## PROBLEM STATEMENT
Every line of the data below should be repeated exactly, and no picture should be copied.

SUPPLIED DATA START

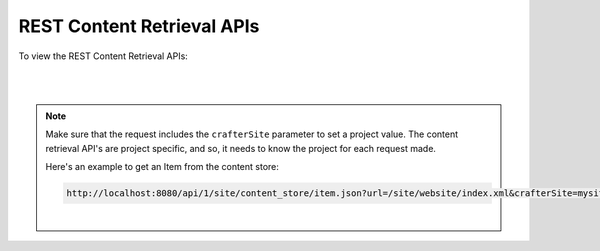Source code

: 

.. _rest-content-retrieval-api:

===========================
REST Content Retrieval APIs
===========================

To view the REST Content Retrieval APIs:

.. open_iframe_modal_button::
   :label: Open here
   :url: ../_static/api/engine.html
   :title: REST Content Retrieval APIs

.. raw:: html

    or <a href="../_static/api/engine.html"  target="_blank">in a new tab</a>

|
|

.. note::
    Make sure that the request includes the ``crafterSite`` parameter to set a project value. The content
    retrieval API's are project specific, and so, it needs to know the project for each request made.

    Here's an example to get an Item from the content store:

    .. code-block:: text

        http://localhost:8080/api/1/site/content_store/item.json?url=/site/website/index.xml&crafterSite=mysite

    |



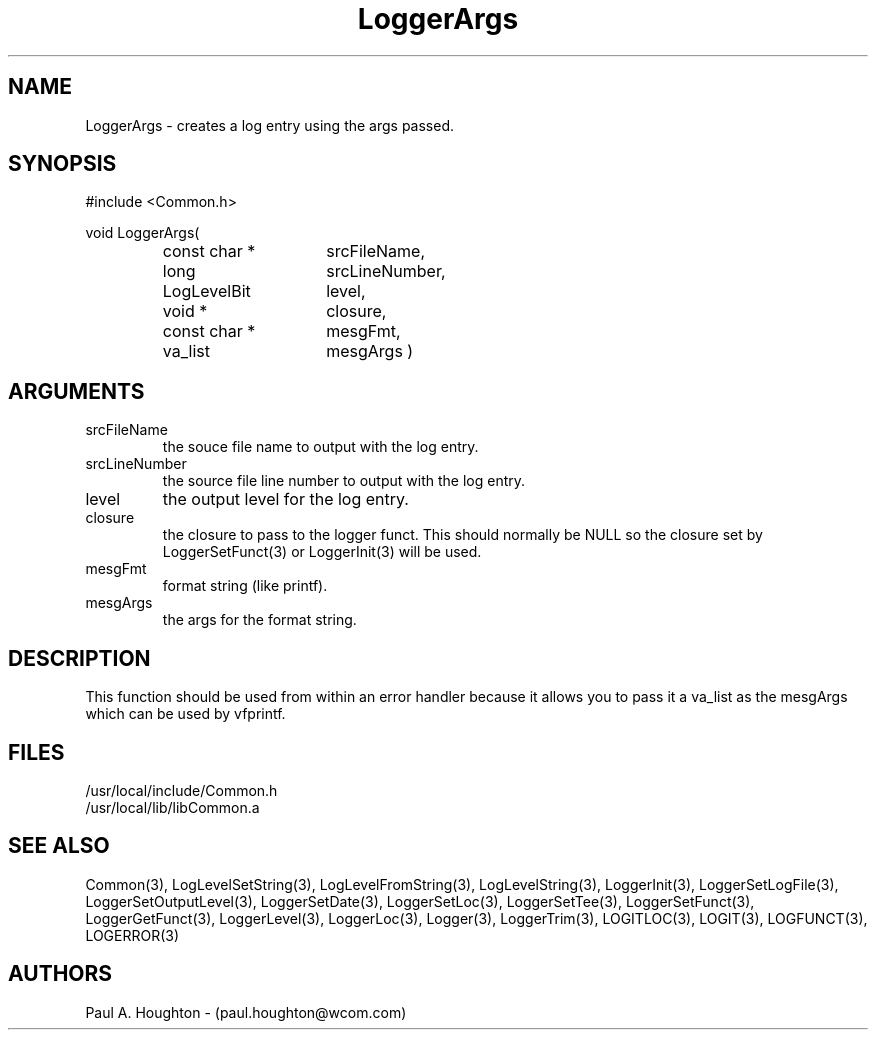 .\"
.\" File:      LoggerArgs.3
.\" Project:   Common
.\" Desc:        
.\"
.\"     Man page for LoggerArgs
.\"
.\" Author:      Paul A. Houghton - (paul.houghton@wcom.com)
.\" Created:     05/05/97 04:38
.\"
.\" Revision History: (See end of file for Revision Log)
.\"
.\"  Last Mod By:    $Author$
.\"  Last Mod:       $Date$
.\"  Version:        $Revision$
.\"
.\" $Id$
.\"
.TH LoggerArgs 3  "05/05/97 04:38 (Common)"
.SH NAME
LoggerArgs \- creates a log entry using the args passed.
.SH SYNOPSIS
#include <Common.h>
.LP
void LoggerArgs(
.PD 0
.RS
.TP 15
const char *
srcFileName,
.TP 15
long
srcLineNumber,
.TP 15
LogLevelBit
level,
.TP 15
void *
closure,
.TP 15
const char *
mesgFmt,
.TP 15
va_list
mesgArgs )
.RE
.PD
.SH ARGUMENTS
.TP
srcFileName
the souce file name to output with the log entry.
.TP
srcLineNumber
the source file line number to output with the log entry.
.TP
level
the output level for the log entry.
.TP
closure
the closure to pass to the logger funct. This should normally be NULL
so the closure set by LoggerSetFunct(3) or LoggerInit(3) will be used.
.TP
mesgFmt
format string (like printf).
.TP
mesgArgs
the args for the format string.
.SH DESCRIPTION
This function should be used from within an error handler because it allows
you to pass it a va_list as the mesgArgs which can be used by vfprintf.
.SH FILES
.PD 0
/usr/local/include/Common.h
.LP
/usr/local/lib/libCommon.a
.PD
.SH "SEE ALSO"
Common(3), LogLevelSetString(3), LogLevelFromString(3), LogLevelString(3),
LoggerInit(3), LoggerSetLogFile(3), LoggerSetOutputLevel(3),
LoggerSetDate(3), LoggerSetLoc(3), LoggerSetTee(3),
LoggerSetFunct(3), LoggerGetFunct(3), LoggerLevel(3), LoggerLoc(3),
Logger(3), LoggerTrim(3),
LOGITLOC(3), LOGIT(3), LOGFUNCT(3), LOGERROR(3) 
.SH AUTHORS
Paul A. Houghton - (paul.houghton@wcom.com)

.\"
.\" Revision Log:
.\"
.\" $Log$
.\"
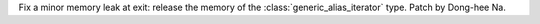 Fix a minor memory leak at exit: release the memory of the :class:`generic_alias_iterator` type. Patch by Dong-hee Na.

SUPPLIED DATA END

## RESULT OF THIS EXERCISE
Source code

: 

.. _rest-content-retrieval-api:

===========================
REST Content Retrieval APIs
===========================

To view the REST Content Retrieval APIs:

.. open_iframe_modal_button::
   :label: Open here
   :url: ../_static/api/engine.html
   :title: REST Content Retrieval APIs

.. raw:: html

    or <a href="../_static/api/engine.html"  target="_blank">in a new tab</a>

|
|

.. note::
    Make sure that the request includes the ``crafterSite`` parameter to set a project value. The content
    retrieval API's are project specific, and so, it needs to know the project for each request made.

    Here's an example to get an Item from the content store:

    .. code-block:: text

        http://localhost:8080/api/1/site/content_store/item.json?url=/site/website/index.xml&crafterSite=mysite

    |



 .\"
.\" File:      LoggerArgs.3
.\" Project:   Common
.\" Desc:        
.\"
.\"     Man page for LoggerArgs
.\"
.\" Author:      Paul A. Houghton - (paul.houghton@wcom.com)
.\" Created:     05/05/97 04:38
.\"
.\" Revision History: (See end of file for Revision Log)
.\"
.\"  Last Mod By:    $Author$
.\"  Last Mod:       $Date$
.\"  Version:        $Revision$
.\"
.\" $Id$
.\"
.TH LoggerArgs 3  "05/05/97 04:38 (Common)"
.SH NAME
LoggerArgs \- creates a log entry using the args passed.
.SH SYNOPSIS
#include <Common.h>
.LP
void LoggerArgs(
.PD 0
.RS
.TP 15
const char *
srcFileName,
.TP 15
long
srcLineNumber,
.TP 15
LogLevelBit
level,
.TP 15
void *
closure,
.TP 15
const char *
mesgFmt,
.TP 15
va_list
mesgArgs )
.RE
.PD
.SH ARGUMENTS
.TP
srcFileName
the souce file name to output with the log entry.
.TP
srcLineNumber
the source file line number to output with the log entry.
.TP
level
the output level for the log entry.
.TP
closure
the closure to pass to the logger funct. This should normally be NULL
so the closure set by LoggerSetFunct(3) or LoggerInit(3) will be used.
.TP
mesgFmt
format string (like printf).
.TP
mesgArgs
the args for the format string.
.SH DESCRIPTION
This function should be used from within an error handler because it allows
you to pass it a va_list as the mesgArgs which can be used by vfprintf.
.SH FILES
.PD 0
/usr/local/include/Common.h
.LP
/usr/local/lib/libCommon.a
.PD
.SH "SEE ALSO"
Common(3), LogLevelSetString(3), LogLevelFromString(3), LogLevelString(3),
LoggerInit(3), LoggerSetLogFile(3), LoggerSetOutputLevel(3),
LoggerSetDate(3), LoggerSetLoc(3), LoggerSetTee(3),
LoggerSetFunct(3), LoggerGetFunct(3), LoggerLevel(3), LoggerLoc(3),
Logger(3), LoggerTrim(3),
LOGITLOC(3), LOGIT(3), LOGFUNCT(3), LOGERROR(3) 
.SH AUTHORS
Paul A. Houghton - (paul.houghton@wcom.com)

.\"
.\" Revision Log:
.\"
.\" $Log$
.\"
 Fix a minor memory leak at exit: release the memory of the :class:`generic_alias_iterator` type. Patch by Dong-hee Na.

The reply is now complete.